▶ _What you will do_:
Whenever a line of the entries below holds the string "knee", copy that line and return it.

▶ _Provided data_:
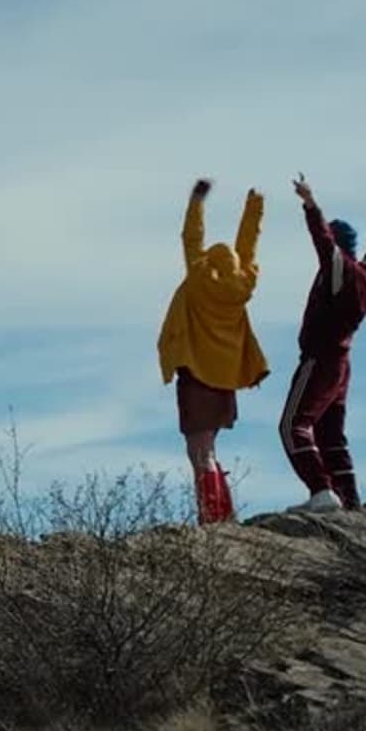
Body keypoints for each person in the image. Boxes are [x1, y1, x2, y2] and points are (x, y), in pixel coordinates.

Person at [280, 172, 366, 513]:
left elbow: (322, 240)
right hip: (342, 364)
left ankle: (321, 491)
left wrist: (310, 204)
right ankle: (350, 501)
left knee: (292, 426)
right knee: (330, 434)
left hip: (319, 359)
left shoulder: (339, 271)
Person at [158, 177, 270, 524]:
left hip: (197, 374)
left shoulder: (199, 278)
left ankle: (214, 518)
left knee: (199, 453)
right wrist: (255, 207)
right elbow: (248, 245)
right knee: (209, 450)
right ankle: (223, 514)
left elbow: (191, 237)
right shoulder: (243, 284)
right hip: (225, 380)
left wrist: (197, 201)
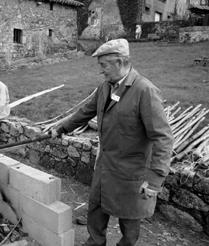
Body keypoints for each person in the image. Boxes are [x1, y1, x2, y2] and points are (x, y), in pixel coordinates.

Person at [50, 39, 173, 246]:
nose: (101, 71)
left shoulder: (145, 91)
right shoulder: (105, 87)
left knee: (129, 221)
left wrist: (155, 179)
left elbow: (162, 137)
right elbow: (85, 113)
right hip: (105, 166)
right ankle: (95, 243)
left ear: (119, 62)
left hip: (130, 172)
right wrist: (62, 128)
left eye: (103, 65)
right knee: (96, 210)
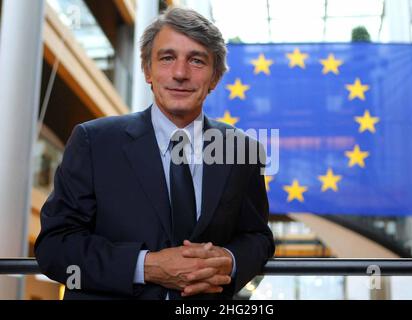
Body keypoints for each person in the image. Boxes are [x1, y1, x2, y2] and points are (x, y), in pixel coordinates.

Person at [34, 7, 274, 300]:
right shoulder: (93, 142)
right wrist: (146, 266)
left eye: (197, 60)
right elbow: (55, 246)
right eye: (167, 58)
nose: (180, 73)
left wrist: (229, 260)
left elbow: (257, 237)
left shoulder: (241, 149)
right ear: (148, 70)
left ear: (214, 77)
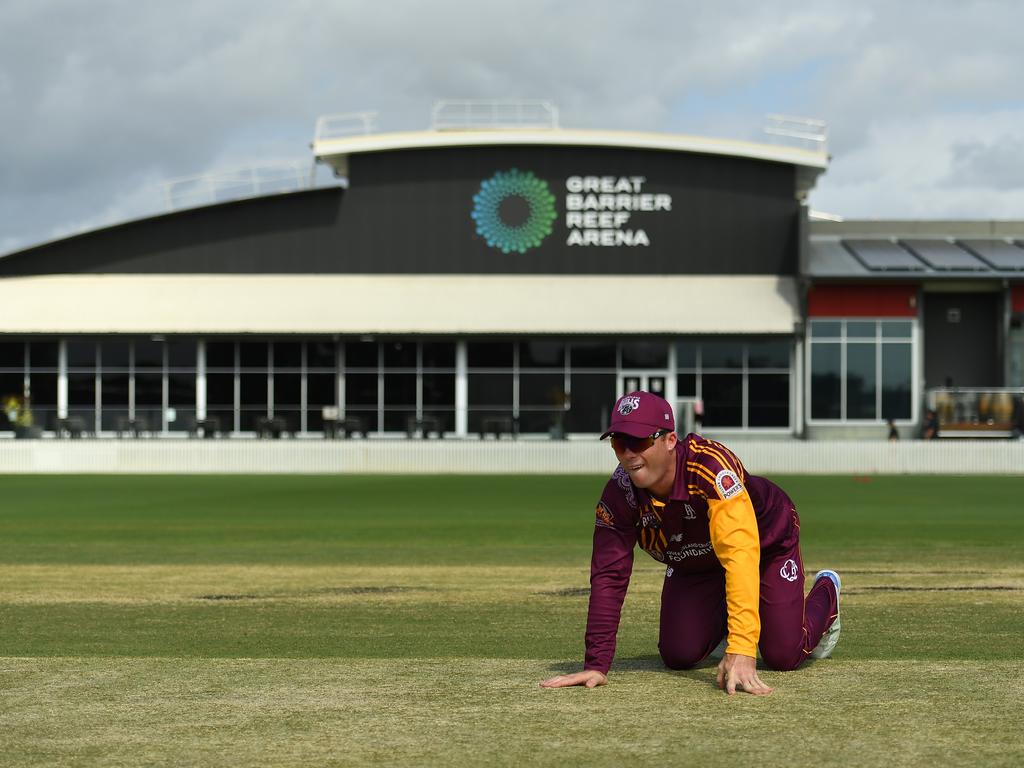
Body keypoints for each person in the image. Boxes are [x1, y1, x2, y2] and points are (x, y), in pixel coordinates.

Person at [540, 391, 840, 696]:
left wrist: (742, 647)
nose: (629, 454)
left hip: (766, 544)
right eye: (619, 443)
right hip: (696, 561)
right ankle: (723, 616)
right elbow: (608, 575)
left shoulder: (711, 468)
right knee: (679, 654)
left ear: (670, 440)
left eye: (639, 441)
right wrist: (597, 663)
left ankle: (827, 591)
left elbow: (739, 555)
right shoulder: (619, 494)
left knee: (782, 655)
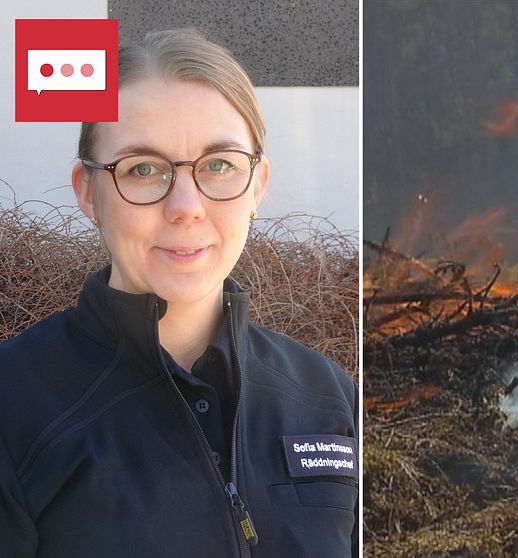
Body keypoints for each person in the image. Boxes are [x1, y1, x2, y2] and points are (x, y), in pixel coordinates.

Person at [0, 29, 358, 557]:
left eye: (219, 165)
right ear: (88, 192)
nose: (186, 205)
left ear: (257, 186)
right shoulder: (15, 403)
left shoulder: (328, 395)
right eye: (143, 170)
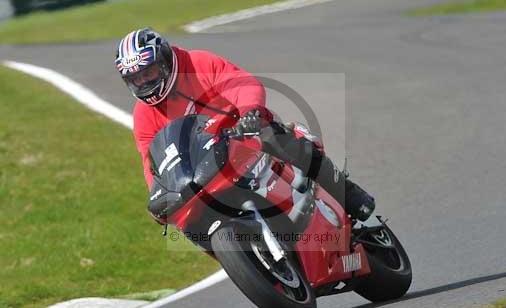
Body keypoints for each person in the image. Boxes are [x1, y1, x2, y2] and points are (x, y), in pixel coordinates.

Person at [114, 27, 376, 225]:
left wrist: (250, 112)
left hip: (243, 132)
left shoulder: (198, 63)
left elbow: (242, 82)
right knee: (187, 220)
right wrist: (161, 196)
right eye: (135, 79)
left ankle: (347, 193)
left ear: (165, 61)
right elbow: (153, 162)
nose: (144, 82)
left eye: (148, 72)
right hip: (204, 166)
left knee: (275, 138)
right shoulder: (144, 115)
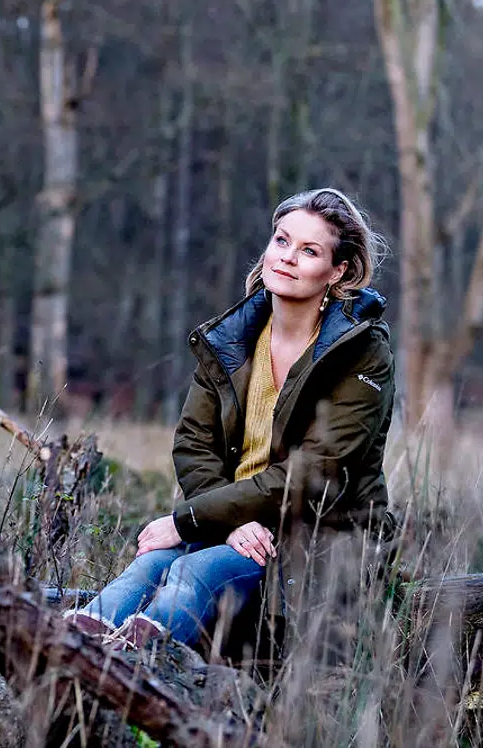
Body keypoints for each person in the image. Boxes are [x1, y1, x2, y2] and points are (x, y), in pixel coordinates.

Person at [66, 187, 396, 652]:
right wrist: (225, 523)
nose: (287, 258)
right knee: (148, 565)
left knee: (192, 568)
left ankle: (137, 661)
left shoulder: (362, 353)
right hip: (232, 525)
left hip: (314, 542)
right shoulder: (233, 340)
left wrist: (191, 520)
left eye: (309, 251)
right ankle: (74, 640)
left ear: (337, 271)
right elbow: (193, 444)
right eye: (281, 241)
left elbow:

▶ _Task output_:
left knee: (292, 426)
right knee: (330, 434)
left knee: (199, 453)
right knee: (209, 450)
left knee: (129, 221)
right knee: (96, 210)
right knee: (679, 654)
left knee: (782, 655)
right knee: (187, 220)
left knee: (275, 138)
right knee: (148, 565)
left knee: (192, 568)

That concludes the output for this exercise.